The crises, Alhassan Andani argued, afforded the regulator the opportunity to clean the banking sector of irregular banking practices, and deal with poor management issues.
This cleanup has left in its wake a robust banking sector. “We have seen deposits grow; we have seen loans to the private sector picking up, and a lot of banking products being rolled up by various banks, so back to business and strong.”
He added, “Significantly a lot has changed, the central bank has stepped up supervisions, roles of regulators and monitors have all been stepped up. This is a new regime that did not previously exist.”
Mr. Andani, who is also the Managing Director of Stanbic Bank was speaking on Joy FM’s Super Morning Show Monday Morning.
The Central Bank announced the creation of Consolidated Bank Ghana to take over some struggling banks in the country in 2018.
These banks which run into liquidity challenges were Sovereign Bank, The Royal Bank, Beige Bank, Construction Bank and Unibank.
The operational licences of Heritage Bank and Premium Bank were also revoked by the Central Bank and their liabilities and selected assets also taken over by the CBG.
The Bank of Ghana also revoked the licences of 386 insolvent microfinance and microcredit companies.
These included 192 microfinance companies which had their licenses revoked.
In a release, the bank said these institutions had engaged in several banking infractions which included breach of section 123 (1) of the Banks and Specialised Deposit-Taking Institutions Act, 2016 (Act 930).
But Mr. Andani argues that the cleanup exercise by the supervisor is a blessing to the customer as pruning the banking space of risky and overexposed financial institution gives the customer access to credible institutions.
These credible financial institutions which were not affected by the BOG’s reforms were even strong in the midst of the previous messy banking space, Mr. Adani said.
“That performance has been enhanced with a new capitalization, more capital has been brought in, governance has been strengthened and products have been properly aligned,” he pointed out.
These Banks and Microfinance institutions, besides following the rules to ensure that their international reputation is not sullied, made a commitment to make a big difference by the daily decisions they took.
“At the heart of their business practice was people. They ensured that the right people formed the boards, management and manned every significant department of their banks,” Mr. Andani said.
They put the clients first and raised the red flag anytime they were suspicious of bad banking practice, he added
The main banks, he says, “did these things well and took tough decisions.”
According to Mr. Andani, the same cannot be said of the banks that failed.
While he says that he does not “think anybody will set up a business to willfully collapse it, he wants the management of those institutions to take full responsibility for what happened.”
He awaits the outcome of ongoing investigations to reveal the extent of the problem and the culpability of individual directors and managers.
But Mr. Andani says that what happened in the banking “sector was expected. Industry players knew something like that was in the offing.

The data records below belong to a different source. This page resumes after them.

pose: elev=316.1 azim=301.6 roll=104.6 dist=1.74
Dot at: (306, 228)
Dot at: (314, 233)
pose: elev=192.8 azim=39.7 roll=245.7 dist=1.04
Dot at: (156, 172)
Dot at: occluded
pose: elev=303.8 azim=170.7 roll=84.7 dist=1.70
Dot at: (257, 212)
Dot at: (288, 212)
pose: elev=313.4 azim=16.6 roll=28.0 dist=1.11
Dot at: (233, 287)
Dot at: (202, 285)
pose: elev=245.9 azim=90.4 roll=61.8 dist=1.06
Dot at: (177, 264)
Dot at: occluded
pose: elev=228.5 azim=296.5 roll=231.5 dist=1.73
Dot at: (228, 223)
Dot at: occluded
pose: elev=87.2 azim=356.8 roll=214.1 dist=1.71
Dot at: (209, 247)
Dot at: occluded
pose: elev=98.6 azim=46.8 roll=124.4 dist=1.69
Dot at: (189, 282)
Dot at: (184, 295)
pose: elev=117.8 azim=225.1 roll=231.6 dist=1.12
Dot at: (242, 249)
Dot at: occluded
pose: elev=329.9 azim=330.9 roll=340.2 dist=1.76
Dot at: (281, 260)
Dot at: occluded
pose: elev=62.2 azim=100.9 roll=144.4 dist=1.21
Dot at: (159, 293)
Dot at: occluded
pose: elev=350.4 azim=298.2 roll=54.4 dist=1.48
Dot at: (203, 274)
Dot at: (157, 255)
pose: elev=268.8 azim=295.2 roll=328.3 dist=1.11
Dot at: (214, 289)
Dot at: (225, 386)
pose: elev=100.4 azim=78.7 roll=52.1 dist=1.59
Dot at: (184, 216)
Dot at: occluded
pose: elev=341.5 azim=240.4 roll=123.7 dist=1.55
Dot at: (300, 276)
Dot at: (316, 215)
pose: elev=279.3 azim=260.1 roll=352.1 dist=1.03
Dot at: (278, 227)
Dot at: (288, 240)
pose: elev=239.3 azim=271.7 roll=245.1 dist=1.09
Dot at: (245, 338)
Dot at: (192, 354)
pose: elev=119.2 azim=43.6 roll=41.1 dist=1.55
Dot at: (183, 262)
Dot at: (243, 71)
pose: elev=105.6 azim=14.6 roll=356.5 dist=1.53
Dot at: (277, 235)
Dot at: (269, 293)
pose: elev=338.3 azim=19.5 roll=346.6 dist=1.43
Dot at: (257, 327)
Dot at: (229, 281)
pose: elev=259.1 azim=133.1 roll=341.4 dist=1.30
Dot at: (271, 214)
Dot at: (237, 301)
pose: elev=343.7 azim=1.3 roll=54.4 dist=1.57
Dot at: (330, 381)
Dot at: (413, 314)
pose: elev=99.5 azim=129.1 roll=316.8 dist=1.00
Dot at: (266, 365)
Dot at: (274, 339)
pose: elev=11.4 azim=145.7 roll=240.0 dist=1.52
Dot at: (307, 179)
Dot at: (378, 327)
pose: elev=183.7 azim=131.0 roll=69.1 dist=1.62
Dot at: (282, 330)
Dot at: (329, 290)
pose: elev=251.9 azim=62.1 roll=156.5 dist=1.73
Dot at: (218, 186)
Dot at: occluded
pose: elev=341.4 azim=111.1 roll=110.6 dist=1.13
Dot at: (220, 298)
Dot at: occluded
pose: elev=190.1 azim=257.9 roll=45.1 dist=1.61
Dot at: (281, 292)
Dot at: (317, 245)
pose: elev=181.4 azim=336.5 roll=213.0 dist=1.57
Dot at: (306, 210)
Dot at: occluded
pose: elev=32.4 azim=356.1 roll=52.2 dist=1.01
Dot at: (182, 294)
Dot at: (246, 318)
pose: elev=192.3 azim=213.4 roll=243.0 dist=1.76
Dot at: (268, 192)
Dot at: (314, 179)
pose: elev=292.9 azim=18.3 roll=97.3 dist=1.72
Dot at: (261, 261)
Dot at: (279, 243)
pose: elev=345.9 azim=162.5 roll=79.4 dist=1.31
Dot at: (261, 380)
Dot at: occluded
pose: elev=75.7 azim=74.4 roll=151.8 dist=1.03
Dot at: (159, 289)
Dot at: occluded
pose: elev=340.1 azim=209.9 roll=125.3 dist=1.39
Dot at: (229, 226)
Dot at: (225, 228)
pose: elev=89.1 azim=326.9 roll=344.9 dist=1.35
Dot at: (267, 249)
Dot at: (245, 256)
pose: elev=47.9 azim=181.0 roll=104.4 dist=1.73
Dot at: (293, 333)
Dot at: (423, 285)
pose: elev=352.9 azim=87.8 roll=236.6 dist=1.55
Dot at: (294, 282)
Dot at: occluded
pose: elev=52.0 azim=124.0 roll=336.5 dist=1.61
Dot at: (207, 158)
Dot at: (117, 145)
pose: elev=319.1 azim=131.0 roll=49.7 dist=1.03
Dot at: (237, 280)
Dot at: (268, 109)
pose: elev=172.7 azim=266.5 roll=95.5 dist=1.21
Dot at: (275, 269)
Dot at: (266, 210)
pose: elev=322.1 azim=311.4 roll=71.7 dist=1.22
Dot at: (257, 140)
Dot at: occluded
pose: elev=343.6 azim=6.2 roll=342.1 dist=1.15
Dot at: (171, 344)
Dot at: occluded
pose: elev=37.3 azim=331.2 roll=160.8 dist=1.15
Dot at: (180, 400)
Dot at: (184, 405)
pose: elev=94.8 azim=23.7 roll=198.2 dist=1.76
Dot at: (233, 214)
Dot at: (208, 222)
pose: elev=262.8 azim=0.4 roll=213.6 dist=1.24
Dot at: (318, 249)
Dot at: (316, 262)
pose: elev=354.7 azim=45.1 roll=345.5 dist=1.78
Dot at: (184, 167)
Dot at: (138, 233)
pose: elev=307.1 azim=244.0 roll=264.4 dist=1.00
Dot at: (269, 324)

“We saw the problems coming, it was clear that the industry was not in good shape. We knew from the Asset Quality review that there was a lot to be fixed but we did not. We knew but we were managing it,” he told Daniel Dadzie, host of the SMS.
While Mr. Andani applauded the Finance Ministry for the ‘intelligent’ manner it handled government’ energy and petroleum sector debts, owed these banks which failed, he said government’s failure to pay government contractors who were owing these banks remains a problem.
“The delays in payment weaken some of the institutions. If these debts were paid on time it could have made a massive difference.”